Job A
Copy the stretch of the passage on batching page designs for a website redesign from "Use navigation as" through "for those stakeholders.", word for word.
Job B
Continue the passage on batching page designs for a website redesign, picking up after its last sentence.

Passage for review
+--

You’ve kicked off a website redesign project for a new client. Between negotiating contracts, facilitating a dialogue with stakeholders, and establishing a deep understanding of your client’s content and design priorities, you’ve arrived at a list of pages to represent a journey from old to new. These pages likely represent templates from which a site-wide design system comes to life. Decorative Illustration So you return to your desk, work for weeks and months, and snap all of those pages have been designed and coded, and you’re finally ready to share your work with the client. Right? Not so fast.

No matter your discipline, while tackling the creation of a large-scale, client-facing website, you’ve likely decided to break down your work into more manageable pieces. Dividing and conquering can alleviate the mental tax of undertaking a large assignment, aid in scoping resource demands, and reveal opportunities for smart reuse. Most importantly, it can limit risk to a project. Delivering work in batches introduces intentional pauses during which your client can verify you’re headed in the right direction.

But where do you begin in your design process when faced with a long list of designs to create? Here are five methods for dividing that full list of page types into concrete batches for client consumption.

Use navigation as your guide

Batching pages based on site structure means each delivery considers pages that will live close together on the site. This can be especially successful if your work stands on a solid foundation: an approved sitemap. Batching pages by where they live on the site will enable you to pace the density of content across levels of the site—from broad landing pages to long-form depths. It will also convey to clients where there are opportunities for content reuse: how you can surface snippets and metadata from deeper pages. You’ll be able to surface patterns for wow-moments while still representing the relative composition of the site. And if a particular group “owns” a section of the website, all the better, as designing along navigational paths can smoothen the review period for those stakeholders.

Move with a user’s flow

Users don’t necessarily follow conventional site structure to find the information they’ve sought out. If your client’s website requires users to complete multiple tasks or speaks to a variety of audiences with different priorities, then you could consider batching pages as they fall within particular user flows. In a shopping experience, you could demonstrate the steps a user would take to complete a purchase. In an educational context, you could show how a user might sift through requirements and search for courses before signing up. Identifying conversion points and potential paths to get there reiterates to clients that you’re considering audience needs across the experience. With each batch, you’ll also be creating a set of pages that can be tested early and independent of the full site.

+--

Records from a dataset

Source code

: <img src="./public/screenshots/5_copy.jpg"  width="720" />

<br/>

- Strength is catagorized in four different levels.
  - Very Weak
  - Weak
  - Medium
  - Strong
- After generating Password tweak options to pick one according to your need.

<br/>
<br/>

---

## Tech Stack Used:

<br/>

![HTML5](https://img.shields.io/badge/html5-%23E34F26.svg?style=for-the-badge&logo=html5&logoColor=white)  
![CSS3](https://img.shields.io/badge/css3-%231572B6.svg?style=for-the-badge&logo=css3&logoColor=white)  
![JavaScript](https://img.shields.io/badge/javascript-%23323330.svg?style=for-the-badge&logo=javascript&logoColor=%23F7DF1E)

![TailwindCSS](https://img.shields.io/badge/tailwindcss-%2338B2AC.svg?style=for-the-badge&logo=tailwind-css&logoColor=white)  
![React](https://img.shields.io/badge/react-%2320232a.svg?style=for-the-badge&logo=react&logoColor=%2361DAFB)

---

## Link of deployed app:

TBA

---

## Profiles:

+--

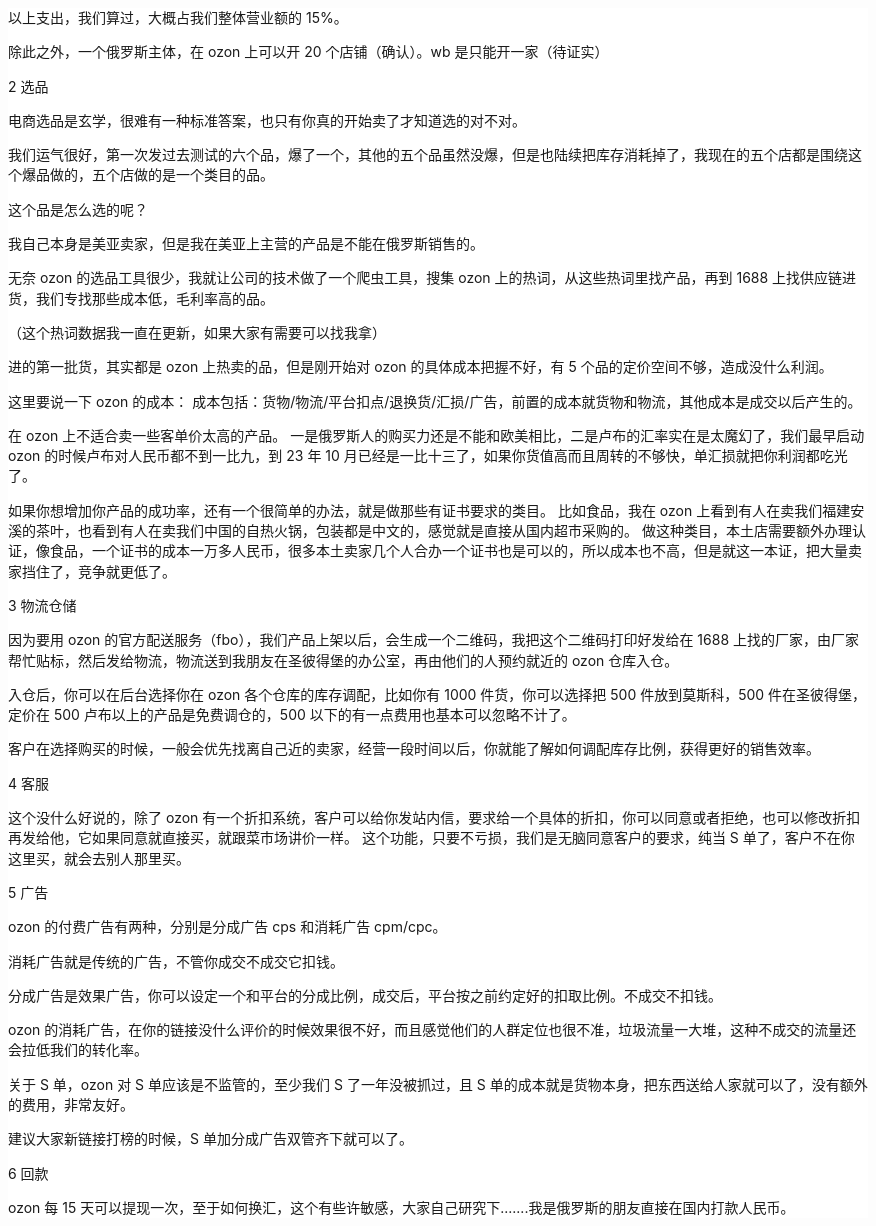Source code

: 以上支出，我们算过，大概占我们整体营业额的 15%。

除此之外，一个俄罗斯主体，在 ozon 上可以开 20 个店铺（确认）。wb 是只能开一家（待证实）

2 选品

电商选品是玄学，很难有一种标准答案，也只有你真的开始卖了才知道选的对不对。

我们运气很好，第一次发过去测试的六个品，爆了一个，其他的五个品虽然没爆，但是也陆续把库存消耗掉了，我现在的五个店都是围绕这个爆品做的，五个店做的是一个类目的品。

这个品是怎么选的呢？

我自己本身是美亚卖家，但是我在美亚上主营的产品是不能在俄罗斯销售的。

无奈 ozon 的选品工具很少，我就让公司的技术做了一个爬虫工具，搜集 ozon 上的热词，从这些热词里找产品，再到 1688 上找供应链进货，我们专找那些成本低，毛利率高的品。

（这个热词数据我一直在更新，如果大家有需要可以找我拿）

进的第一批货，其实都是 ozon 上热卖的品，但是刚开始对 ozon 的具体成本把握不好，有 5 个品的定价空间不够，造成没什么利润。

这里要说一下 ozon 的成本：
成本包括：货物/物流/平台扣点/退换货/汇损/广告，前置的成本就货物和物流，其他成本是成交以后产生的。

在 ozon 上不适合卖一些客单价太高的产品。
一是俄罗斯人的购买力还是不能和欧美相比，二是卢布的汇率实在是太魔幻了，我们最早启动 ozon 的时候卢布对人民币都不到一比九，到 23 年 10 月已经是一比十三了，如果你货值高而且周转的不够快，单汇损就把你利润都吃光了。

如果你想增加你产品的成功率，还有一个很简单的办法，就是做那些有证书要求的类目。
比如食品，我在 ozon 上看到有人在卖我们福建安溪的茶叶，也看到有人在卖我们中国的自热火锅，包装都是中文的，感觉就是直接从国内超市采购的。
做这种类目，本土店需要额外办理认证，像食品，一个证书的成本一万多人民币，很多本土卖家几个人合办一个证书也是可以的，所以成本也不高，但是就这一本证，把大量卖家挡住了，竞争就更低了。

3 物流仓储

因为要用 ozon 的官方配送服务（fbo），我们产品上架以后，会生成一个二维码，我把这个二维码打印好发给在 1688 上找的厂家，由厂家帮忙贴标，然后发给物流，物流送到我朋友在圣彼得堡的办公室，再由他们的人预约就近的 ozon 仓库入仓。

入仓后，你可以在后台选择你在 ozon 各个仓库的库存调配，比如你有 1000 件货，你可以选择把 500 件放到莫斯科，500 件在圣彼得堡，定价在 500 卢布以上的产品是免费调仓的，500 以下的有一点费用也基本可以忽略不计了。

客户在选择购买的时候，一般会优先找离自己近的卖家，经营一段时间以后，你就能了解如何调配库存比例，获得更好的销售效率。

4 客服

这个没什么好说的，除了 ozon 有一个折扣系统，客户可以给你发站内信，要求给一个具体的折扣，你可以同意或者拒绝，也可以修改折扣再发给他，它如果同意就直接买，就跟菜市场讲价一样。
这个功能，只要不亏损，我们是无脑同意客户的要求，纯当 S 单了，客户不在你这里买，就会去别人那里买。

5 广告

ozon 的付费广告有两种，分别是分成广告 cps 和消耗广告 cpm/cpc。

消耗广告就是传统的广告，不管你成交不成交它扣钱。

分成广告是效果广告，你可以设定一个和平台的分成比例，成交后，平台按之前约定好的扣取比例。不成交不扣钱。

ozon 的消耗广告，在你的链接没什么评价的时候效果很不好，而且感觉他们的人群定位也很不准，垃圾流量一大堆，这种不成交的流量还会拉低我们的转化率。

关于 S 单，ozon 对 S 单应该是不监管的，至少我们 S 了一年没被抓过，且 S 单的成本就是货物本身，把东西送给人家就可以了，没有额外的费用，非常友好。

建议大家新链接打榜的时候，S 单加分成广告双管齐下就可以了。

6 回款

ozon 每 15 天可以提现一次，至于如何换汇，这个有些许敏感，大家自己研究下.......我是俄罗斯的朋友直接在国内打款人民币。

+--

Written answer A
Use navigation as your guide

Batching pages based on site structure means each delivery considers pages that will live close together on the site. This can be especially successful if your work stands on a solid foundation: an approved sitemap. Batching pages by where they live on the site will enable you to pace the density of content across levels of the site—from broad landing pages to long-form depths. It will also convey to clients where there are opportunities for content reuse: how you can surface snippets and metadata from deeper pages. You’ll be able to surface patterns for wow-moments while still representing the relative composition of the site. And if a particular group “owns” a section of the website, all the better, as designing along navigational paths can smoothen the review period for those stakeholders.

Written answer B
Follow a single theme

Organizing your pages across shared underlying themes can reinforce larger strategic redesign goals with each delivery. This shared theme could support a topic, marketing message or mission, or even a user-interface pattern. Touch on all the pages that explain a complex concept. Demonstrate how your client is an innovator in a space, or is committed to building community. Illustrate the different ways users can filter and search on the new site. Thematic batches build connections between pages that may live separately on the site and even be managed by different editors, ensuring both you and your clients address important ideas holistically.

Prioritize content entry

Hopefully, much of your client’s existing content—with some tweaks in structure and messaging—will be repurposed for your new designs. If you’re building a new content management system as part of the engagement, at some point, hundreds to thousands of pages of content will need to migrate from the old system to the new. This move can often be a source of anxiety for clients. “How early can we get into the CMS?” the team will ask. To make this endeavor as frictionless as possible, you can start by batching your page designs to reflect a suggested order for content production and entry. If the company’s site boasts over 300 employee profiles and 500 press releases, prioritize these large-ticket items to get the ball rolling.

Pinpoint vague spots

Lastly, while batching deliveries can limit risk to a project, elevating pages for which there’s no clear vision—internally or client-side—can also jump ahead of future delays. While it may feel like you’re throwing something out there just to see if it will stick, this approach to batching enables you to vet blue sky ideas and define technology requirements early in the process. You’ll devote a large effort to nailing down the user experience, but also allow liberal time for iterating while you address more straightforward pages.

These methods aren’t mutually exclusive. Across different projects and deliverables, you can experiment with mixing and matching multiple approaches. Your approach to batching merits the consideration you give the designs themselves. Ultimately, a successful batch is a thoughtful one.